(EXERCISE MATERIAL Opens)

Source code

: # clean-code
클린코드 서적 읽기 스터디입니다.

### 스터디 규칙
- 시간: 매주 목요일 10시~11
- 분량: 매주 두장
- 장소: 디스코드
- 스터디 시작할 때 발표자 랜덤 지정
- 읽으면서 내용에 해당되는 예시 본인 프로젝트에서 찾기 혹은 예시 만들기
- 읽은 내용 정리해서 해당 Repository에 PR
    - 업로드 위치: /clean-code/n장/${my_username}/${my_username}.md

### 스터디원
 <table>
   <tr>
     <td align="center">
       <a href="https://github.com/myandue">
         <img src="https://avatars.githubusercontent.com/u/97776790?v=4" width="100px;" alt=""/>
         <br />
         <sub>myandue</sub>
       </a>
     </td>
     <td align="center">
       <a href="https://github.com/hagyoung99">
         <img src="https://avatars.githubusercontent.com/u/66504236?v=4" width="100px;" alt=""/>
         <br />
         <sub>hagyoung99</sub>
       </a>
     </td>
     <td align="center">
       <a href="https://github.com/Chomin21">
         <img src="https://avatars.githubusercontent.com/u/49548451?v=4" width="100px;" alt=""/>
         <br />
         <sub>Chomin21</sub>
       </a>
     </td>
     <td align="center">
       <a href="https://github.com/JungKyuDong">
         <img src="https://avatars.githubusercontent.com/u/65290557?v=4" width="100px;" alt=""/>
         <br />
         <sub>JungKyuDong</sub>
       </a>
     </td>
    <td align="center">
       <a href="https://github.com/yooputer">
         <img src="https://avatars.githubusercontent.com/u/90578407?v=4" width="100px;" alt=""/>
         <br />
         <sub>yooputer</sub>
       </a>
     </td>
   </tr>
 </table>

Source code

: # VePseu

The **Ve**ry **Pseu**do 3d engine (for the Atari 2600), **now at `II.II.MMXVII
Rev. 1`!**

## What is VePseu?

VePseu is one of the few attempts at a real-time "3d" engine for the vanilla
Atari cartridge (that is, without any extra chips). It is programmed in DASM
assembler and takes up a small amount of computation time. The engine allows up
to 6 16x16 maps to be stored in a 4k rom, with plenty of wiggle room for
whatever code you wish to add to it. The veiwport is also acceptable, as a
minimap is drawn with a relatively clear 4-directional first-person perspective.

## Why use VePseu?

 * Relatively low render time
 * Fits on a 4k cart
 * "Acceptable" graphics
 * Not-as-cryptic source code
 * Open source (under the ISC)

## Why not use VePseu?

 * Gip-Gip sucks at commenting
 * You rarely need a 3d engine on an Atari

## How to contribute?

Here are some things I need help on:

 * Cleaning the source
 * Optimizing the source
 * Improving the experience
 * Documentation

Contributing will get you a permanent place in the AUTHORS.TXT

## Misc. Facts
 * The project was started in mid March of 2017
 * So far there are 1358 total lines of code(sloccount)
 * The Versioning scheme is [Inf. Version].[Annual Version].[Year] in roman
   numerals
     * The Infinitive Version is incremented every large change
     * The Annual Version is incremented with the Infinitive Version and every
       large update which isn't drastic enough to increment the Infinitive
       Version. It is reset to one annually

(EXERCISE MATERIAL Closes)

EXERCISE DETAILS: Wherever the word "githubusercontent" appears in a line of the data above, copy that line.

RESPONSE AREA:
         <img src="https://avatars.githubusercontent.com/u/97776790?v=4" width="100px;" alt=""/>
         <img src="https://avatars.githubusercontent.com/u/66504236?v=4" width="100px;" alt=""/>
         <img src="https://avatars.githubusercontent.com/u/49548451?v=4" width="100px;" alt=""/>
         <img src="https://avatars.githubusercontent.com/u/65290557?v=4" width="100px;" alt=""/>
         <img src="https://avatars.githubusercontent.com/u/90578407?v=4" width="100px;" alt=""/>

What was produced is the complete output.